Nitekim dava konusu işlemin dayanağı olan ilgili yönetmeliğin 9. maddesi Dairemizin 15.2.2000 günlü ve E:1996/5077, K:2000/1420 sayılı kararıyla yukarıda anılan gerekçelerle iptal edilmiştir.
Bu itibarla hukuka aykırı yönetmelik maddesine dayanılarak tesis edilen dava konusu işlemde hukuka uygunluk bulunmamakta olup davayı reddeden idare mahkemesi kararında isabet görülmemiştir.
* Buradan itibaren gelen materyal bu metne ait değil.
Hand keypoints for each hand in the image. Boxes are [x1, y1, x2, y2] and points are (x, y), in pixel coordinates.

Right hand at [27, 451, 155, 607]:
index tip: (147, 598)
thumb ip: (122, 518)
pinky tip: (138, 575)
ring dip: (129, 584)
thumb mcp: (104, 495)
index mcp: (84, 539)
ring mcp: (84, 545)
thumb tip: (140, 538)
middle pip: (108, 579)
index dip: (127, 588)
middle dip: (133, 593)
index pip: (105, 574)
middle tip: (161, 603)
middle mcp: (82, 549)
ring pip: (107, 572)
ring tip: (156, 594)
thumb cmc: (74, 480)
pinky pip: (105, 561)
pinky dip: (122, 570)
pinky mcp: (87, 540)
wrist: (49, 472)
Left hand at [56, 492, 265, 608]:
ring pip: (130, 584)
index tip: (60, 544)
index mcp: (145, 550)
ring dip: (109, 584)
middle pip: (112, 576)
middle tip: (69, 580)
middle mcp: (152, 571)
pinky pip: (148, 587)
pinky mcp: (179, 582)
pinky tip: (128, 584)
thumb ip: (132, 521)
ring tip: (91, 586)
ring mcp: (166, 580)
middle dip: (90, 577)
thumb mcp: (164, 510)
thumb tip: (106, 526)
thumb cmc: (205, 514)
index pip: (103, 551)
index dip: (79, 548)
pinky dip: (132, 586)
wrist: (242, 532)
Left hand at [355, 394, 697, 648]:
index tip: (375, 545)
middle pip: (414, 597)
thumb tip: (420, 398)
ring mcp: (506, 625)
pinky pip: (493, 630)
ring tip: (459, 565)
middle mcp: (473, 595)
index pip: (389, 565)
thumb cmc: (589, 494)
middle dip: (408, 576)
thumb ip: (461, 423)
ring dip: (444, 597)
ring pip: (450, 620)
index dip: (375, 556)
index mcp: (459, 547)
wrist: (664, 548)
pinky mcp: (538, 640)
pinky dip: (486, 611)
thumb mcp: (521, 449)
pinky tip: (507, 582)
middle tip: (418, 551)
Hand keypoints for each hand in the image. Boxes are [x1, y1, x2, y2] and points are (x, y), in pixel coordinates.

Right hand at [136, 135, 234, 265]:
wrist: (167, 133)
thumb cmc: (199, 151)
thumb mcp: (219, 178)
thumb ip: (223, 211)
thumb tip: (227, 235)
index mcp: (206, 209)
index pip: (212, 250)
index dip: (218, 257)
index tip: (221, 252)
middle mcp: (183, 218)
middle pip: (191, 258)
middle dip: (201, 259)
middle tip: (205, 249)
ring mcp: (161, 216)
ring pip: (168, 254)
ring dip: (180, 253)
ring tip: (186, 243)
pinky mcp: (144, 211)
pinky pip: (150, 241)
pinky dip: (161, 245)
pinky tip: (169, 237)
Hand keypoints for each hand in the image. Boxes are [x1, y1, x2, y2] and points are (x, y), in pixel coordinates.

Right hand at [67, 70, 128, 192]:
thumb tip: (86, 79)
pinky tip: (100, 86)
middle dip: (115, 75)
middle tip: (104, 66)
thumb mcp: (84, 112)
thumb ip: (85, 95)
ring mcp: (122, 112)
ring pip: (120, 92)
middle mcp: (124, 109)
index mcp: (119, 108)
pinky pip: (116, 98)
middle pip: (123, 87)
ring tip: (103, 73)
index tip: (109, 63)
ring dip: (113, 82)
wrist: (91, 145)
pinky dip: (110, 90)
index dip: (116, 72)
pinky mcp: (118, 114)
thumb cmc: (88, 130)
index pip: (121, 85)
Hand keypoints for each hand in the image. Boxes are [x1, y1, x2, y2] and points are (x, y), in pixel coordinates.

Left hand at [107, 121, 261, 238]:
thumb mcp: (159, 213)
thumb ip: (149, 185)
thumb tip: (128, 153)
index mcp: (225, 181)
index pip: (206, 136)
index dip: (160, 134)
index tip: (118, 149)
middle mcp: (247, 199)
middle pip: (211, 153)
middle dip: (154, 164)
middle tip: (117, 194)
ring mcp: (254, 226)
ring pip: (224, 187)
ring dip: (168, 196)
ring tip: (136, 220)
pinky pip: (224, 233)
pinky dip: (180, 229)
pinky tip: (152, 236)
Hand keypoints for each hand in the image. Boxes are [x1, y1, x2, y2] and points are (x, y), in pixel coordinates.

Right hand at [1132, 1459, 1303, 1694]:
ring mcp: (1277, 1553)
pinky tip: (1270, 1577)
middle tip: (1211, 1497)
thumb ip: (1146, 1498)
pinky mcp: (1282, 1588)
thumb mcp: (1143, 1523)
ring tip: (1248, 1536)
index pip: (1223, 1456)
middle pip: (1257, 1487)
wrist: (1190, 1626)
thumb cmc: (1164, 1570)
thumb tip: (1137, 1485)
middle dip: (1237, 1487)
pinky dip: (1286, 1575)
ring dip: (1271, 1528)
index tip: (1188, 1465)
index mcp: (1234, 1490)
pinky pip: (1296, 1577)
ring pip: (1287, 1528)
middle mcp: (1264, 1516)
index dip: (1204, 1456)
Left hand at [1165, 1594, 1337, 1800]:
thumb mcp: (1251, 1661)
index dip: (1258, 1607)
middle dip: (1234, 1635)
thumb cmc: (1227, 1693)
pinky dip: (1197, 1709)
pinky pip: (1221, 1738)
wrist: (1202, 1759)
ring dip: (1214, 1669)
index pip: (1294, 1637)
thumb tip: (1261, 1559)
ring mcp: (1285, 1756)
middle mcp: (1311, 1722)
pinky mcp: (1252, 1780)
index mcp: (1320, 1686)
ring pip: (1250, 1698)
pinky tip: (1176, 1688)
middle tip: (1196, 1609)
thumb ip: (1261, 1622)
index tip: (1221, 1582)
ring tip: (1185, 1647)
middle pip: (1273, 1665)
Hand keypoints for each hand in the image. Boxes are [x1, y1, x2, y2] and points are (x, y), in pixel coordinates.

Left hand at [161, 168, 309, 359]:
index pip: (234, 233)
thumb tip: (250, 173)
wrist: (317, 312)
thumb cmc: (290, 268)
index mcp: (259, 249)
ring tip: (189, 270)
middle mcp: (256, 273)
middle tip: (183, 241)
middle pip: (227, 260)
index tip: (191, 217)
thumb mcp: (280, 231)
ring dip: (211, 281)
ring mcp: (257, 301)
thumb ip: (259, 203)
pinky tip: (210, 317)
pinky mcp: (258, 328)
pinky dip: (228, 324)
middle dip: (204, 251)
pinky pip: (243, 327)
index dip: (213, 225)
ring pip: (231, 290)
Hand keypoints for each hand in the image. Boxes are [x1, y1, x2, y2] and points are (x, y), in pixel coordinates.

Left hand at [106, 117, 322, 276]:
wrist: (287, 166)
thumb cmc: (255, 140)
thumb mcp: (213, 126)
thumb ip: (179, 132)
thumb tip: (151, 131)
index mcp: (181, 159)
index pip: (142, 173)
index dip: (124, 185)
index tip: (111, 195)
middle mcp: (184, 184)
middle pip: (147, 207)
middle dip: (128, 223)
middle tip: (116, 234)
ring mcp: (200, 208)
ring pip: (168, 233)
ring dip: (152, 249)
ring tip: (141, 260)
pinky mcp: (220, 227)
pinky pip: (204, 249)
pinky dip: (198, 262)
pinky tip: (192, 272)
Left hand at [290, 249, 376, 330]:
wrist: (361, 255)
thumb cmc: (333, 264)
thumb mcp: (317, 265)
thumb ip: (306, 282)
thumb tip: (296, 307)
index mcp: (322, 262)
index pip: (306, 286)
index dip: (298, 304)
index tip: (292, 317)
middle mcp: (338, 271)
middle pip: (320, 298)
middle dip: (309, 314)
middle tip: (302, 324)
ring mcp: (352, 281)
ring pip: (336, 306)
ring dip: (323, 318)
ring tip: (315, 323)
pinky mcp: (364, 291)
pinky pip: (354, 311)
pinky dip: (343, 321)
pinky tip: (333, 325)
Her nekadar işlemin dayanağı yönetmelik maddesinin hukuka aykırılığının tespitine ilişkin iptal kararı işlem tarihinden sonra ise de, düzenleyici işlemin iptal edilmemiş olması bu düzenlemeye dayalı işlemin iptaline engel olmayacağından, oluşan bu durum karşısında idare mahkemesince yeniden bir karar verilmesi gerekmektedir.
Açıklanan nedenlerle … İdare Mahkemesi kararının bozulmasına ve yeniden karar verilmek üzere, dosyanın anılan mahkemeye gönderilmesine 13.12.2000 gününde oybirliği ile karar verildi.